Aim of the task:
From the first line to the last, output the records exactly and drop any images.

(Stored data entries)
•••••

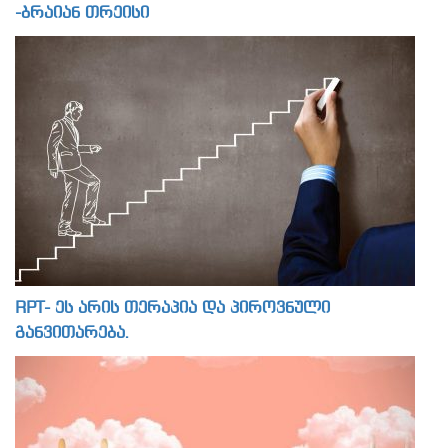
-ბრაიან თრეისი
RPT- ეს არის თერაპია და პიროვნული
განვითარება.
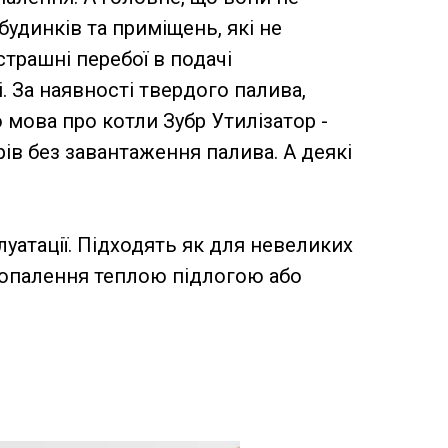
удинків та приміщень, які не
трашні перебої в подачі
і. За наявності твердого палива,
о мова про котли Зубр Утилізатор -
рів без завантаження палива. А деякі
луатації. Підходять як для невеликих
о опалення теплою підлогою або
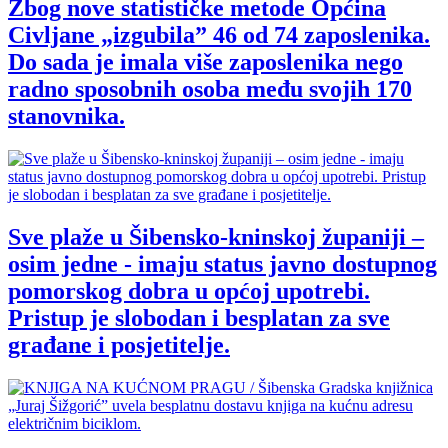
Zbog nove statističke metode Općina
Civljane „izgubila” 46 od 74 zaposlenika.
Do sada je imala više zaposlenika nego
radno sposobnih osoba među svojih 170
stanovnika.
Sve plaže u Šibensko-kninskoj županiji –
osim jedne - imaju status javno dostupnog
pomorskog dobra u općoj upotrebi.
Pristup je slobodan i besplatan za sve
građane i posjetitelje.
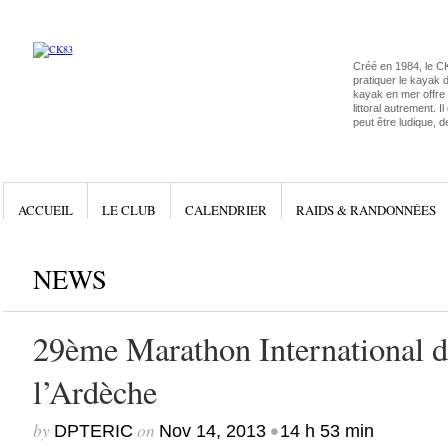
Créé en 1984, le C
pratiquer le kayak 
kayak en mer offre l
littoral autrement. I
peut être ludique, d
ACCUEIL
LE CLUB
CALENDRIER
RAIDS & RANDONNÉES
NEWS
29ème Marathon International d
l’Ardèche
by
on
•
DPTERIC
Nov 14, 2013
14 h 53 min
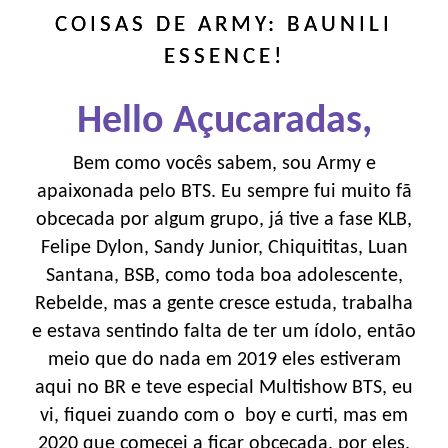
COISAS DE ARMY: BAUNILI
ESSENCE!
Hello Açucaradas,
Bem como vocês sabem, sou Army e
apaixonada pelo BTS. Eu sempre fui muito fã
obcecada por algum grupo, já tive a fase KLB,
Felipe Dylon, Sandy Junior, Chiquititas, Luan
Santana, BSB, como toda boa adolescente,
Rebelde, mas a gente cresce estuda, trabalha
e estava sentindo falta de ter um ídolo, então
meio que do nada em 2019 eles estiveram
aqui no BR e teve especial Multishow BTS, eu
vi, fiquei zuando com o boy e curti, mas em
2020 que comecei a ficar obcecada, por eles,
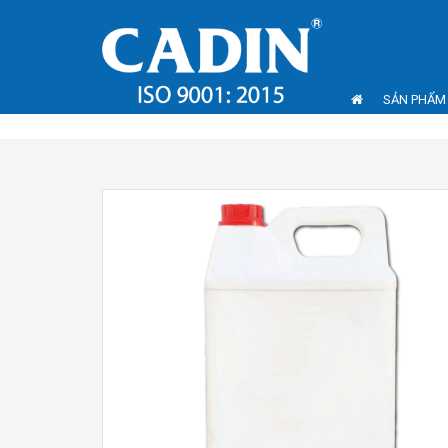
SẢN PHẨM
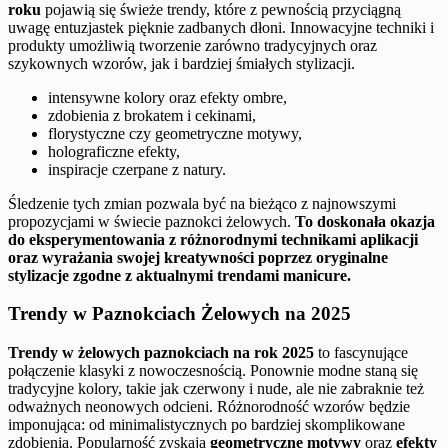
roku
pojawią się świeże trendy, które z pewnością przyciągną
uwagę entuzjastek pięknie zadbanych dłoni. Innowacyjne techniki i
produkty umożliwią tworzenie zarówno tradycyjnych oraz
szykownych wzorów, jak i bardziej śmiałych stylizacji.
intensywne kolory oraz efekty ombre,
zdobienia z brokatem i cekinami,
florystyczne czy geometryczne motywy,
holograficzne efekty,
inspiracje czerpane z natury.
Śledzenie tych zmian pozwala być na bieżąco z najnowszymi
propozycjami w świecie paznokci żelowych.
To doskonała okazja
do eksperymentowania z różnorodnymi technikami aplikacji
oraz wyrażania swojej kreatywności poprzez oryginalne
stylizacje zgodne z aktualnymi trendami manicure.
Trendy w Paznokciach Żelowych na 2025
Trendy w żelowych paznokciach na rok 2025
to fascynujące
połączenie klasyki z nowoczesnością. Ponownie modne staną się
tradycyjne kolory, takie jak czerwony i nude, ale nie zabraknie też
odważnych neonowych odcieni. Różnorodność wzorów będzie
imponująca: od minimalistycznych po bardziej skomplikowane
zdobienia. Popularność zyskają
geometryczne motywy
oraz
efekty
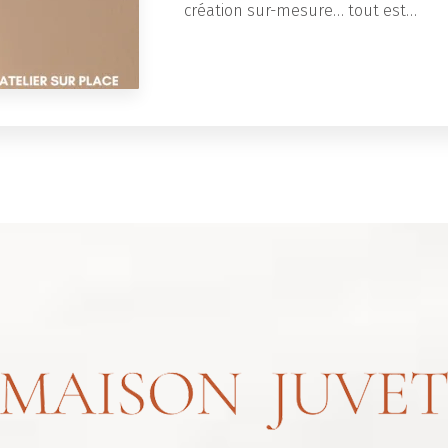
création sur-mesure… tout est…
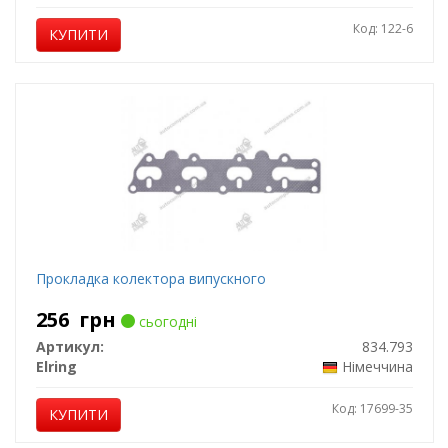
Код: 122-6
КУПИТИ
Прокладка колектора випускного
256
грн
сьогодні
Артикул:
834.793
Elring
Німеччина
Код: 17699-35
КУПИТИ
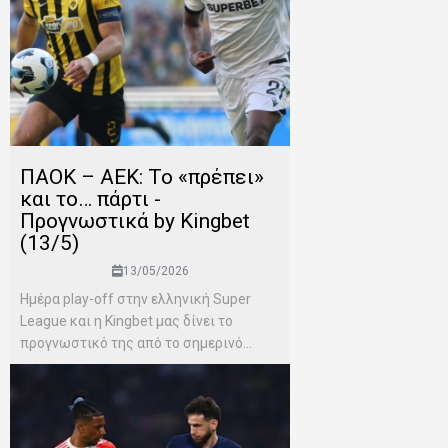
ΠΑΟΚ – ΑΕΚ: Το «πρέπει»
και το… πάρτι -
Προγνωστικά by Kingbet
(13/5)
13/05/2026
Ημέρα play-off στην ελληνική Super
League και η Kingbet μας δίνει το
προγνωστικό της από το σημερινό...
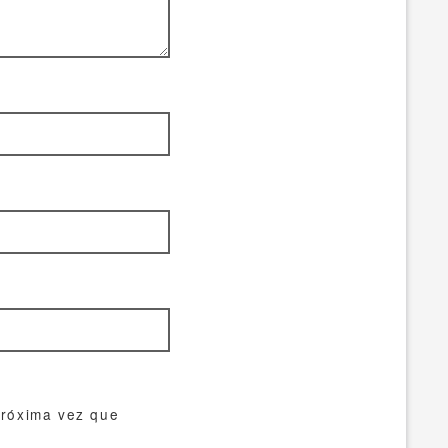
próxima vez que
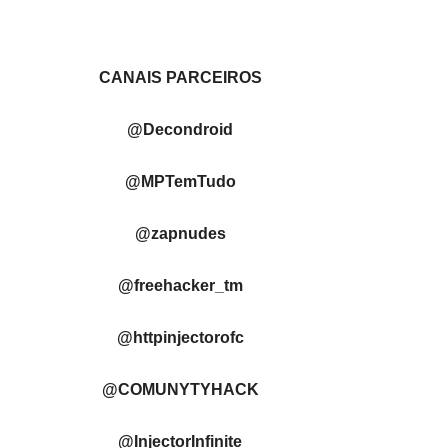
CANAIS PARCEIROS
@Decondroid
@MPTemTudo
@zapnudes
@freehacker_tm
@httpinjectorofc
@COMUNYTYHACK
@InjectorInfinite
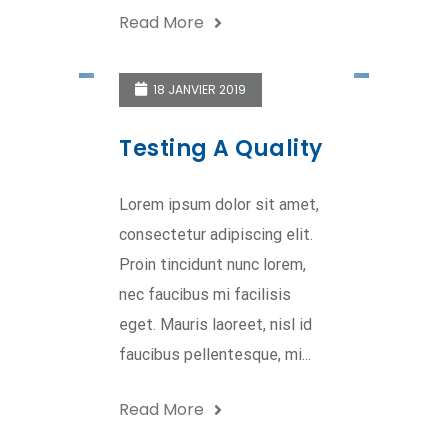
Read More
18 JANVIER 2019
Testing A Quality
Lorem ipsum dolor sit amet,
consectetur adipiscing elit.
Proin tincidunt nunc lorem,
nec faucibus mi facilisis
eget. Mauris laoreet, nisl id
faucibus pellentesque, mi...
Read More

•••••

Answer for the task:
-ბრაიან თრეისი
RPT- ეს არის თერაპია და პიროვნული
განვითარება.
удинків та приміщень, які не
трашні перебої в подачі
і. За наявності твердого палива,
о мова про котли Зубр Утилізатор -
рів без завантаження палива. А деякі
луатації. Підходять як для невеликих
о опалення теплою підлогою або
Zbog nove statističke metode Općina
Civljane „izgubila” 46 od 74 zaposlenika.
Do sada je imala više zaposlenika nego
radno sposobnih osoba među svojih 170
stanovnika.
Sve plaže u Šibensko-kninskoj županiji –
osim jedne - imaju status javno dostupnog
pomorskog dobra u općoj upotrebi.
Pristup je slobodan i besplatan za sve
građane i posjetitelje.
Créé en 1984, le C
pratiquer le kayak 
kayak en mer offre l
littoral autrement. I
peut être ludique, d
ACCUEIL
LE CLUB
CALENDRIER
RAIDS & RANDONNÉES
NEWS
29ème Marathon International d
l’Ardèche
by
on
•
DPTERIC
Nov 14, 2013
14 h 53 min
COISAS DE ARMY: BAUNILI
ESSENCE!
Hello Açucaradas,
Bem como vocês sabem, sou Army e
apaixonada pelo BTS. Eu sempre fui muito fã
obcecada por algum grupo, já tive a fase KLB,
Felipe Dylon, Sandy Junior, Chiquititas, Luan
Santana, BSB, como toda boa adolescente,
Rebelde, mas a gente cresce estuda, trabalha
e estava sentindo falta de ter um ídolo, então
meio que do nada em 2019 eles estiveram
aqui no BR e teve especial Multishow BTS, eu
vi, fiquei zuando com o boy e curti, mas em
2020 que comecei a ficar obcecada, por eles,
SẢN PHẨM
roku
pojawią się świeże trendy, które z pewnością przyciągną
uwagę entuzjastek pięknie zadbanych dłoni. Innowacyjne techniki i
produkty umożliwią tworzenie zarówno tradycyjnych oraz
szykownych wzorów, jak i bardziej śmiałych stylizacji.
intensywne kolory oraz efekty ombre,
zdobienia z brokatem i cekinami,
florystyczne czy geometryczne motywy,
holograficzne efekty,
inspiracje czerpane z natury.
Śledzenie tych zmian pozwala być na bieżąco z najnowszymi
propozycjami w świecie paznokci żelowych.
To doskonała okazja
do eksperymentowania z różnorodnymi technikami aplikacji
oraz wyrażania swojej kreatywności poprzez oryginalne
stylizacje zgodne z aktualnymi trendami manicure.
Trendy w Paznokciach Żelowych na 2025
Trendy w żelowych paznokciach na rok 2025
to fascynujące
połączenie klasyki z nowoczesnością. Ponownie modne staną się
tradycyjne kolory, takie jak czerwony i nude, ale nie zabraknie też
odważnych neonowych odcieni. Różnorodność wzorów będzie
imponująca: od minimalistycznych po bardziej skomplikowane
zdobienia. Popularność zyskają
geometryczne motywy
oraz
efekty
création sur-mesure… tout est…
Код: 122-6
КУПИТИ
Прокладка колектора випускного
256
грн
сьогодні
Артикул:
834.793
Elring
Німеччина
Код: 17699-35
КУПИТИ
ΠΑΟΚ – ΑΕΚ: Το «πρέπει»
και το… πάρτι -
Προγνωστικά by Kingbet
(13/5)
13/05/2026
Ημέρα play-off στην ελληνική Super
League και η Kingbet μας δίνει το
προγνωστικό της από το σημερινό...
próxima vez que
CANAIS PARCEIROS
@Decondroid
@MPTemTudo
@zapnudes
@freehacker_tm
@httpinjectorofc
@COMUNYTYHACK
@InjectorInfinite
Read More
18 JANVIER 2019
Testing A Quality
Lorem ipsum dolor sit amet,
consectetur adipiscing elit.
Proin tincidunt nunc lorem,
nec faucibus mi facilisis
eget. Mauris laoreet, nisl id
faucibus pellentesque, mi...
Read More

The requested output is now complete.